Von Ludger Kazmierczak |
    Häuser am Ufer der Oder in Höhe des Stauwehrs in Opole, dem ehemaligen Oppeln in Oberschlesien, aufgenommen am abend des 05.07.2007.
    Oppeln will zum 1. Januar 2017 19 benachbarte Ortschaften eingemeinden. (picture-alliance/ dpa / Forum Marek Maruszak)
    "Wir wollen nicht zu Oppeln gehören!" rufen die etwa 100 Demonstranten vor dem Hauptgebäude der regierenden PiS-Partei. Sie sind mit zwei Bussen aus dem schlesischen Dobrzen Wielki nach Warschau gereist, um gegen die politisch längst beschlossene kommunale Neuordnung der Region zu protestieren.
    "Sollen uns hier die Menschen in Polen kennenlernen, denn das ist Gewalt. So was kann ja passieren in der nächsten Gemeinde. Ich weiß nicht, wo in Polen."
    "Sie haben - ohne uns zu fragen - schon entschieden im Vorfeld. Uns wurde nur mitgeteilt: Ihr seid ab 1. Januar in Opole. Und ihr habt eigentlich nichts zu sagen."
    Angst vor wirtschaftlichem Kollaps
    Sollte die Gebietsreform tatsächlich in Kraft treten, würde Dobrzen Wielki fünf seiner neun Ortschaften an Opole verlieren.

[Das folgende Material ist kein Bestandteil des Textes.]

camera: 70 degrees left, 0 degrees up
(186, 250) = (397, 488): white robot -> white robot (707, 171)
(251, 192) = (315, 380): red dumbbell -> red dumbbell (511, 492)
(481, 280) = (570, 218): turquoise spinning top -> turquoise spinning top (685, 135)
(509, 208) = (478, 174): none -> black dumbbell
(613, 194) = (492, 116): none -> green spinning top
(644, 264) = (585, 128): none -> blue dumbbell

Darunter Brzeze, wo mit dem großen Elektrizitätswerk der bislang wichtigste Steuerzahler der Gemeinde ansässig ist. Gemeindevorsteher Henryk Wróbel warnt vor einem wirtschaftlichen Kollaps.

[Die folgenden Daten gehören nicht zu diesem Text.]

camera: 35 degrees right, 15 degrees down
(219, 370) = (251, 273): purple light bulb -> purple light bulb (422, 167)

    "Das wird tragische finanzielle Folgen haben. Unser Haushalt würde um etwa zwei Drittel gekürzt. Wir wissen nicht einmal, ob wir überhaupt imstande sein werden, einen neuen Haushalt zusammenzustellen und ob wir als Gemeinde dann noch funktionieren."
    Im Juli hat die nationalkonservative Regierung den Plänen zugestimmt, obwohl sich zuvor bei einer Umfrage 99 Prozent der Einwohner von Dobrzen Wielki gegen die Reform ausgesprochen hatten. Doch Opoles Oberbürgermeister, so schreiben die lokalen Medien, verfüge über gute Kontakte zur PiS in Warschau. Vize-Justizminister Patryk Jaki gilt als einer seiner besten Freunde.

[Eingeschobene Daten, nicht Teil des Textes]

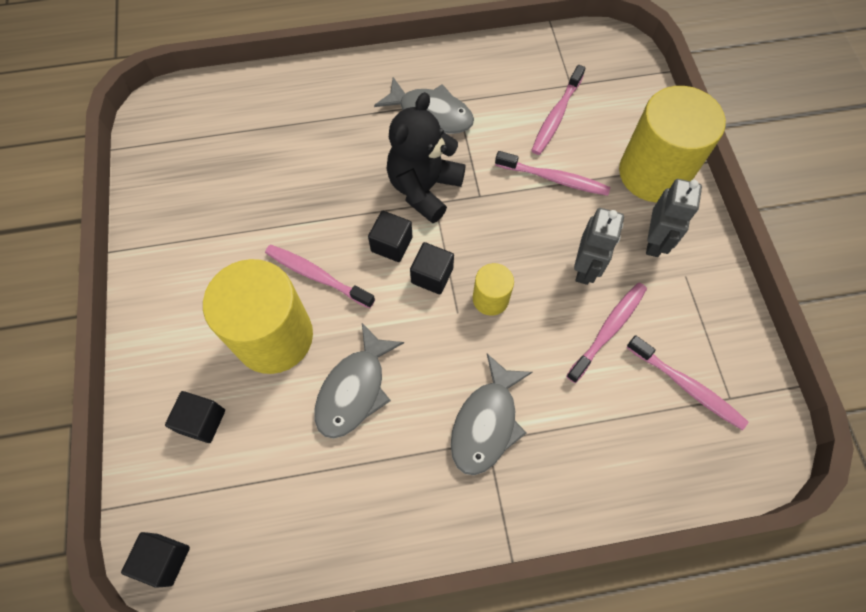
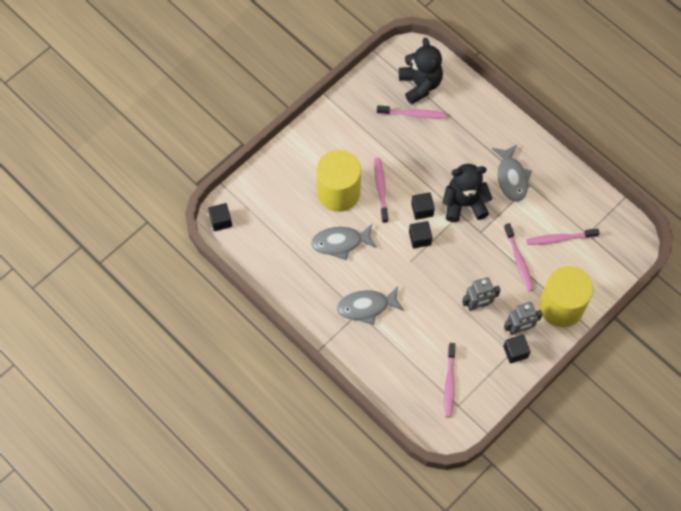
camera: 55 degrees right, 0 degrees up
(202, 421) = (281, 192): black cube -> black cube (515, 352)
(212, 128) = (420, 85): none -> black teddy bear
(490, 299) = (428, 271): yellow cylinder -> none
(608, 330) = (452, 333): pink toothbrush -> pink toothbrush (413, 114)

    Proteste der Einwohner
    Der Widerstand gegen die Gebietsreform sei eigentlich gar nicht so groß, ließ Jaki kürzlich verlauten. Für die Protestaktionen macht er vor allem die deutsche Minderheit in Schlesien verantwortlich. Das sei falsch, stellt Henryk Wróbel klar, aber natürlich sorgten sich auch die deutschstämmigen Polen um ihre Zukunft. In Gemeinden mit mehr als 20 Prozent deutscher Bevölkerung ist Deutsch zweite Amtssprache. Orte werden dort zweisprachig ausgeschildert.
    "Die Orte, die jetzt in Oppeln eingegliedert werden, haben auch zweisprachige Ortsschilder. Die würde es dann wohl nicht mehr geben. Was mit Deutsch in den Schulen passiert, kann ich nicht sagen. Bislang wird an unseren Schulen Deutsch sogar als Muttersprache angeboten. In einem der fünf Orte, die uns genommen werden, gibt es zweisprachige Klassen."
    Solange die Reform noch nicht in Kraft getreten ist, wollen die Bürger von Dobrzen Wielki sich dagegen wehren. In dieser Woche fahren fast jeden Tag Busse mit Bewohnern der kleinen Gemeinde nach Warschau, um die PiS von Jaroslaw Kaczynski zu einem Umdenken zu bewegen. PiS stehe schließlich für Recht und Gerechtigkeit, so die Demonstranten. Und von Gerechtigkeit kann hier ihrer Ansicht nach nicht die Rede sein.